Description of the task: What follows is a set of records. Copy them exactly and leave out the images.

■ ■ ■

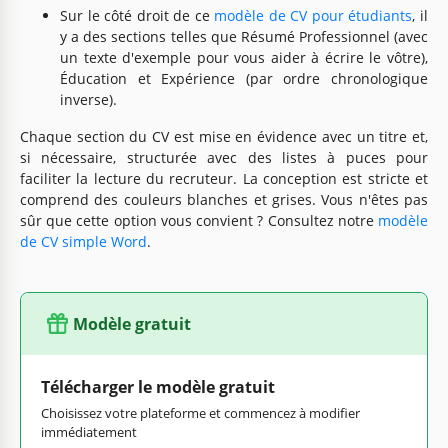
Sur le côté droit de ce
modèle de CV pour étudiants
, il
y a des sections telles que Résumé Professionnel (avec
un texte d'exemple pour vous aider à écrire le vôtre),
Éducation et Expérience (par ordre chronologique
inverse).
Chaque section du CV est mise en évidence avec un titre et,
si nécessaire, structurée avec des listes à puces pour
faciliter la lecture du recruteur. La conception est stricte et
comprend des couleurs blanches et grises. Vous n'êtes pas
sûr que cette option vous convient ? Consultez notre
modèle
de CV simple Word
.
Modèle gratuit
Télécharger le modèle gratuit
Choisissez votre plateforme et commencez à modifier
immédiatement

■ ■ ■

Task answer:
Sur le côté droit de ce
modèle de CV pour étudiants
, il
y a des sections telles que Résumé Professionnel (avec
un texte d'exemple pour vous aider à écrire le vôtre),
Éducation et Expérience (par ordre chronologique
inverse).
Chaque section du CV est mise en évidence avec un titre et,
si nécessaire, structurée avec des listes à puces pour
faciliter la lecture du recruteur. La conception est stricte et
comprend des couleurs blanches et grises. Vous n'êtes pas
sûr que cette option vous convient ? Consultez notre
modèle
de CV simple Word
.
Modèle gratuit
Télécharger le modèle gratuit
Choisissez votre plateforme et commencez à modifier
immédiatement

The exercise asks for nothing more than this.